EXTRACTED DATA: Begin

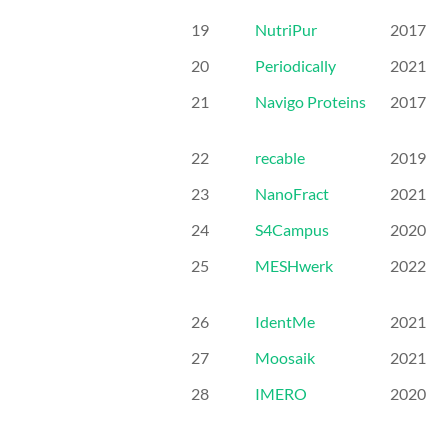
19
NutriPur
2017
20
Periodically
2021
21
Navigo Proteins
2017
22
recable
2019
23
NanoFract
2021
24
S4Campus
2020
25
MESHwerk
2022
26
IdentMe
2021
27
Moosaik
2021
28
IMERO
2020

EXTRACTED DATA: End
EXTRACTED DATA: Begin

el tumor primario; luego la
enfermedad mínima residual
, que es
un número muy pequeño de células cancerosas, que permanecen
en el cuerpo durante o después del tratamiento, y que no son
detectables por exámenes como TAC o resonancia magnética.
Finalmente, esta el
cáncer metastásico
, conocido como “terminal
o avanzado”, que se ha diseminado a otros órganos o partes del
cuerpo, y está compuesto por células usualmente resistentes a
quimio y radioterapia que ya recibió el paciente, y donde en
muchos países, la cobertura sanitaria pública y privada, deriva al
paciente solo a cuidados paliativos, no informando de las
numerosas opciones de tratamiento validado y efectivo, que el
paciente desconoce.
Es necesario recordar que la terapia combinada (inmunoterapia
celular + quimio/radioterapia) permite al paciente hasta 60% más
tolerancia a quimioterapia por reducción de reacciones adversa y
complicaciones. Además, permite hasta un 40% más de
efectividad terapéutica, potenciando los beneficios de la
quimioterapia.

EXTRACTED DATA: End

WHAT THE TASK REQUIRES: Look back at the entries above. Retype the line with "enfermedad mínima residual", the line with "numerosas opciones de", and all lines in between.

ANSWER:
enfermedad mínima residual
, que es
un número muy pequeño de células cancerosas, que permanecen
en el cuerpo durante o después del tratamiento, y que no son
detectables por exámenes como TAC o resonancia magnética.
Finalmente, esta el
cáncer metastásico
, conocido como “terminal
o avanzado”, que se ha diseminado a otros órganos o partes del
cuerpo, y está compuesto por células usualmente resistentes a
quimio y radioterapia que ya recibió el paciente, y donde en
muchos países, la cobertura sanitaria pública y privada, deriva al
paciente solo a cuidados paliativos, no informando de las
numerosas opciones de tratamiento validado y efectivo, que el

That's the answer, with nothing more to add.